**PROBLEM TO SOLVE**. Below are some records. Pull every line that contains the word "depth".

=======

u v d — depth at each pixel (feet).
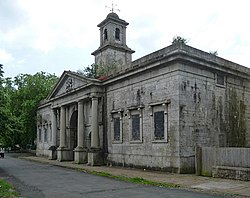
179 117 69.36
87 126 108.06
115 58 126.93
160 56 74.90
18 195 42.88
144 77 81.66
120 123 90.17
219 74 80.23
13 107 177.06
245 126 86.12
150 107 78.23
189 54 71.26
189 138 70.49
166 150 72.33
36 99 171.94
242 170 55.31
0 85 90.84
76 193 44.21
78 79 108.88
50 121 150.10
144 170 76.95
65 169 87.30
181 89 70.49
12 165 103.65
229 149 59.06
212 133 75.72
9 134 92.99
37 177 66.33
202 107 74.38
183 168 68.28
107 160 95.50
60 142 123.95
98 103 100.53
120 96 91.45
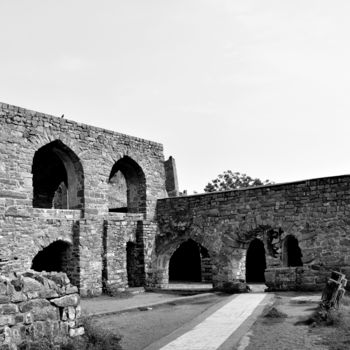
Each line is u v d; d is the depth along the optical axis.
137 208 21.92
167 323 11.42
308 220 17.73
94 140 19.84
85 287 18.16
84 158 19.31
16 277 7.49
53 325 7.79
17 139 17.00
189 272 29.92
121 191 31.86
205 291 19.14
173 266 30.41
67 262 18.45
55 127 18.39
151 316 12.68
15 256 16.09
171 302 15.41
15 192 16.64
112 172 24.31
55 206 27.81
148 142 22.33
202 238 20.42
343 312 10.23
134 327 10.94
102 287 18.83
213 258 19.98
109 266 19.14
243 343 8.38
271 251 21.61
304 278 17.39
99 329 8.71
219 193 20.16
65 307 8.05
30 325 7.42
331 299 10.63
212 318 11.27
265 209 18.81
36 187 23.92
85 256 18.38
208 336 9.10
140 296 18.36
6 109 16.83
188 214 21.05
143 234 20.94
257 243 29.14
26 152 17.23
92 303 16.14
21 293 7.38
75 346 7.60
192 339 8.87
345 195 17.11
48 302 7.80
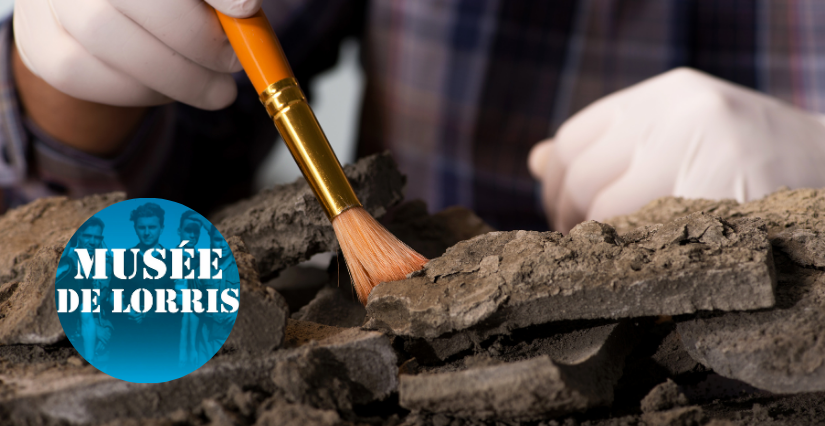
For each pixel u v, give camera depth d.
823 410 0.58
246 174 1.64
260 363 0.53
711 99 1.11
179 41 0.80
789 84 1.61
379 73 1.73
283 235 0.74
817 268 0.61
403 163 1.76
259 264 0.75
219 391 0.52
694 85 1.20
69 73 0.85
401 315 0.60
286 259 0.75
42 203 0.88
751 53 1.62
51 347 0.58
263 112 1.56
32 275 0.62
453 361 0.61
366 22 1.73
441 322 0.56
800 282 0.59
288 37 1.58
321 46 1.72
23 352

=======

**SOLUTION TO THIS PROBLEM**.
u v d — depth at each pixel (feet).
Each line is u v d; d is the depth along the optical axis.
For each pixel u v, give camera depth d.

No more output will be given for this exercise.